Passage to read –
######

Austin City Council allows more music in Red River District

On Thursday, The Austin City Council voted to launch a pilot program that will extend music hours at venues along Red River.

“I’m pleased,” Steve Sternschein said after the vote. Sternschein owns the Empire Control Room and Garage in the Red River District. An area that helped Austin coin the phrase, “The Live Music Capital of The World”.

“The pressures of increasing taxes and rent are serious enough without additional opportunities to increase our revenue ,” he says, adding, “a lot of the clubs that are existing now are not going to make it the next few years.”

Which is why he believes Thursdays City Council vote may have saved them. “This is a critical opportunity for us to increase our revenue to match the rising costs of operating a local music business.”

The Pilot Program will start in May and run for six months. It allows venues to play live music up to 85 decibels and run from ten o’clock in the morning through one o’clock the next morning on Fridays and Saturdays. The ordinance also says that at the end of the program Austin’s City Manager will evaluate data collected. The City Manager  could decide to either cancel it or extend it  for another six months. Additional language includes: allowing City Staff and City Council to end the program before the six-month mark if needed.

The Austin Police Department says they will also collect data from patrolling the area. And in addition to 3-1-1, there will also be a dedicated hotline for complaints. A city employee told the council that money for the line, as well as the person who will answer it is already in the city’s budget. The City Council says they will release the number and roll out initiatives to publicize it as it gets closer to the start of the program.

######

Required actions –
A – Answer these questions from the article on the Red River music pilot program:
(i) Which two venues in the Red River District does Steve Sternschein own?
(ii) In what month will the pilot program start, and how long will it run?
(iii) Besides 3-1-1, what will people be able to use to make complaints?
B – Write the next few paragraphs of the article on the Red River music pilot program, picking up after its final sentence.
You won't need the listing for any of this.

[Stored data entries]
######

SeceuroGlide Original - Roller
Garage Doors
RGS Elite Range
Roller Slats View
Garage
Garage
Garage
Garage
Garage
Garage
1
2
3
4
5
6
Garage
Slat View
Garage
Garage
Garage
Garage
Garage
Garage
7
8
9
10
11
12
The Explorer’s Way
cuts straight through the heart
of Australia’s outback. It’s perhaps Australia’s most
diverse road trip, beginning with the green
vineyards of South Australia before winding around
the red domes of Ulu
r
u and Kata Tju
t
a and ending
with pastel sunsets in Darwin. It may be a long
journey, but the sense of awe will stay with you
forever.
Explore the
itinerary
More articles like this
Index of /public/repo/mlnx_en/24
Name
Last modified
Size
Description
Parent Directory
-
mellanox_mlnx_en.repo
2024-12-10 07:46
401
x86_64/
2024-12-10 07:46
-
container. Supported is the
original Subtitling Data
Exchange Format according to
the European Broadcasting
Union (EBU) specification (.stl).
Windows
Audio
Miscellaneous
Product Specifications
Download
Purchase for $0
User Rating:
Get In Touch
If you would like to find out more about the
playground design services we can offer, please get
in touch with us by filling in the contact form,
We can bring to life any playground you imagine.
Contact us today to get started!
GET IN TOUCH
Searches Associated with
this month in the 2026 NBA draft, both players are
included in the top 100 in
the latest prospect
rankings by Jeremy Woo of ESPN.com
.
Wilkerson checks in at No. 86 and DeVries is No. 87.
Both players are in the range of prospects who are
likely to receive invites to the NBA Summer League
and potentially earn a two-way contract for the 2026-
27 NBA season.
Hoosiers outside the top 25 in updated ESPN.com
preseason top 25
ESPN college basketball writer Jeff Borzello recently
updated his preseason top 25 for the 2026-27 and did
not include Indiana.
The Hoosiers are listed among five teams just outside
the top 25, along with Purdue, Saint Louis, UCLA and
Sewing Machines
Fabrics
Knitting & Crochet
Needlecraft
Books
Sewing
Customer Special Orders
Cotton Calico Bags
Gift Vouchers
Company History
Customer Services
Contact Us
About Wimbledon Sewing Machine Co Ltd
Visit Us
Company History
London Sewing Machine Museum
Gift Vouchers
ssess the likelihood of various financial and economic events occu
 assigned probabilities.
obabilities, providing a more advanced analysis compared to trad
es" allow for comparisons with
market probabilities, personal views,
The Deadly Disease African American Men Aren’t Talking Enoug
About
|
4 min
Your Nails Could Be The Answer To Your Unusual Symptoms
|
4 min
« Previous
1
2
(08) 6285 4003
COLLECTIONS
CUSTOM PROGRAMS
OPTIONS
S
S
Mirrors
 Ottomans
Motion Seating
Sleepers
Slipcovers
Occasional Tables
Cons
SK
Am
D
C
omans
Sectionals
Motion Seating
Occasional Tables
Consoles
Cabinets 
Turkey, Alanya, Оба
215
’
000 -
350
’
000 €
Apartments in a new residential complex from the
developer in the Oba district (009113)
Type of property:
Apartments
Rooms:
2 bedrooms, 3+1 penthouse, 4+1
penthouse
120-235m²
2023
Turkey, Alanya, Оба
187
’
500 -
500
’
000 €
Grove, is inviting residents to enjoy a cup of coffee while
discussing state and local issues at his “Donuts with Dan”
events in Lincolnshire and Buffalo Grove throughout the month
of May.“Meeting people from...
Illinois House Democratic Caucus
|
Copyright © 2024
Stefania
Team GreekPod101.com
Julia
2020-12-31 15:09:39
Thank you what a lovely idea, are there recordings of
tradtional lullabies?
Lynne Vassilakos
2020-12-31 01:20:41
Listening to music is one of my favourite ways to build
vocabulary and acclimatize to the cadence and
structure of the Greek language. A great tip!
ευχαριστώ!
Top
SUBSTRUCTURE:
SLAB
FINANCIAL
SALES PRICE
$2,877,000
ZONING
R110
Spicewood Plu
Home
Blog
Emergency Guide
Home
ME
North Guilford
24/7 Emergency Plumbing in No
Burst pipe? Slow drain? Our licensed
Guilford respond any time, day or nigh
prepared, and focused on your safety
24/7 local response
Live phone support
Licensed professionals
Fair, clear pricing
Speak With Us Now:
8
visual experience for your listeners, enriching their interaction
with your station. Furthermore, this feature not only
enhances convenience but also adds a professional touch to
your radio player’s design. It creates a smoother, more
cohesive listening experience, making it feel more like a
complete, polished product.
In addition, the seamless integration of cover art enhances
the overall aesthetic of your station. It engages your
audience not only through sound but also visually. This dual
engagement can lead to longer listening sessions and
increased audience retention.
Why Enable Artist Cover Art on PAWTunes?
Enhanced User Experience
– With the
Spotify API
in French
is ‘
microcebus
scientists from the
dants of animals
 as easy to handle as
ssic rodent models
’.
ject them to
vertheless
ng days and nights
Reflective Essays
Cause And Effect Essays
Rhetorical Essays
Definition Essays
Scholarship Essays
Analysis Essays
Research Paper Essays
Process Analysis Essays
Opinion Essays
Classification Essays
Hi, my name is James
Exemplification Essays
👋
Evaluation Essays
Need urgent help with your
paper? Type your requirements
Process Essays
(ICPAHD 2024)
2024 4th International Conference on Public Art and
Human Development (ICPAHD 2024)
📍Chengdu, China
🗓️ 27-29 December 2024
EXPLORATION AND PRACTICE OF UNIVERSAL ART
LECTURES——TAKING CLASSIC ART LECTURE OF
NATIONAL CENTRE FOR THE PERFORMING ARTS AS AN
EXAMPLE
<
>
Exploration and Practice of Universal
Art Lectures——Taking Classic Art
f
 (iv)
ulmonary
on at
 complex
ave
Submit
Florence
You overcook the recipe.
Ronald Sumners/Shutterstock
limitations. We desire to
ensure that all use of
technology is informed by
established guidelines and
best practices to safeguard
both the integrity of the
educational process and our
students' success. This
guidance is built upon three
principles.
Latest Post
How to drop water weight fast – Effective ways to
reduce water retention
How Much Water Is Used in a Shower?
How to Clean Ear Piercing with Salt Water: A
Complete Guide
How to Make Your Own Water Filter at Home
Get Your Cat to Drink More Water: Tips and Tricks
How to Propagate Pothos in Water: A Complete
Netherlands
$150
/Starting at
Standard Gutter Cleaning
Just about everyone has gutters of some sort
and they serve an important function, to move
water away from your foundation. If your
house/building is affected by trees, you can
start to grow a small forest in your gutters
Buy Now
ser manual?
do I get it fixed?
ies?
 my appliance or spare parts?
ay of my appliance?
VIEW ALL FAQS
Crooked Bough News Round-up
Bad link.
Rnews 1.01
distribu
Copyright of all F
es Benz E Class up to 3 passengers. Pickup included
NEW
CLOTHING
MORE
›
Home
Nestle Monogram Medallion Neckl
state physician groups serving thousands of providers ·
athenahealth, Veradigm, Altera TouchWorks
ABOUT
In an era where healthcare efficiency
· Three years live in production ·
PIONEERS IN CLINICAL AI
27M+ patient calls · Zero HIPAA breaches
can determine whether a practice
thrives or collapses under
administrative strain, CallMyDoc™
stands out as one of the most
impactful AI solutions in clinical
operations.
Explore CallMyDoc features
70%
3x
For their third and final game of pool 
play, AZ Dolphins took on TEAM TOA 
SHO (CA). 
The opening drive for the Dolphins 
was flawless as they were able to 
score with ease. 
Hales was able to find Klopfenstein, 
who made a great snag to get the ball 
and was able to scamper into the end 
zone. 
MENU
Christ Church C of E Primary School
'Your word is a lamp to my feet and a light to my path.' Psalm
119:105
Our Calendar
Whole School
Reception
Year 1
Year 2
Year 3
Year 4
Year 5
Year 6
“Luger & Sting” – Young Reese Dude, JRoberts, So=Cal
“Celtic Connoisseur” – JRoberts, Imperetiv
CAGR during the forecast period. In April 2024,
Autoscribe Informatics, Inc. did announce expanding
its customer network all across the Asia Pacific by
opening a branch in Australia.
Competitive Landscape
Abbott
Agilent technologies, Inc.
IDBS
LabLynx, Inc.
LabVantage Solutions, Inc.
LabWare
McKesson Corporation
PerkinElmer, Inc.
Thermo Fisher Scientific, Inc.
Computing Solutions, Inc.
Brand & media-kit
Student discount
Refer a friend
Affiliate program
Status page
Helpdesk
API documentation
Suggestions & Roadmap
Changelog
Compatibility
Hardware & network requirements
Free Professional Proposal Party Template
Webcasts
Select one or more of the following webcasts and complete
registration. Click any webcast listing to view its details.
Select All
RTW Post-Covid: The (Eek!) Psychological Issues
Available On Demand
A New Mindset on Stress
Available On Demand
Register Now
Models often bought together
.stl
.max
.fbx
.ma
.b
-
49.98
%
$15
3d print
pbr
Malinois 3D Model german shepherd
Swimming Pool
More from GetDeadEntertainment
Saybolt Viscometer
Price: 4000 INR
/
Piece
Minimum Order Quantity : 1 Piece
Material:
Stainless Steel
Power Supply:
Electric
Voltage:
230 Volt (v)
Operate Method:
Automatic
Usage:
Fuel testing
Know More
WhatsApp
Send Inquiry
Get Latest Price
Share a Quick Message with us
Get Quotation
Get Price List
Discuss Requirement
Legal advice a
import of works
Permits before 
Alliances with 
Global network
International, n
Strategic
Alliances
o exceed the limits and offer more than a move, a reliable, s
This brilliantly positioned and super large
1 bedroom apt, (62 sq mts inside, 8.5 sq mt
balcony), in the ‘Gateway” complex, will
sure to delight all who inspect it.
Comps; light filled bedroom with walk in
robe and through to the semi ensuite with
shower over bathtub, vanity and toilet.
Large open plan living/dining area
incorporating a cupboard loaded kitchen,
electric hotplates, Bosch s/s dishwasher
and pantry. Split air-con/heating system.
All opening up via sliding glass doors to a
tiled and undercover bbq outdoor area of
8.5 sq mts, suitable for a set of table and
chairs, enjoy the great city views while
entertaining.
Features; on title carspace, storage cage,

######

Answers to the problems –
A –
(i) The Empire Control Room and Garage.
(ii) It starts in May and runs for six months.
(iii) A dedicated hotline for complaints.

B –
“That small difference makes a huge impact on our guest experience,” says Ross Hamilton. His works with JCI Hospitality. They represent hotels around the Red River district. He says the city council never consulted them about extending the hours. “That's one thing we are frustrated about,” he says, “we are invested in the neighborhood.”

Hamilton says he also believes that adding an extra hour will cut into their revenue. “We already know the guest complaints we get just having the noise up until midnight which is something we manage,” he says, adding, “we know those guest complaints will increase after midnight which will have a large impact on our business because of negative revues.”

“I’m hopeful that we will be able to address that through the program,” says Sternschein adding, “through the pilot study and come to some sort of arrangement that minimizes the impact of the hotels. And maximizes money and opportunities in the hands of Austin's artists.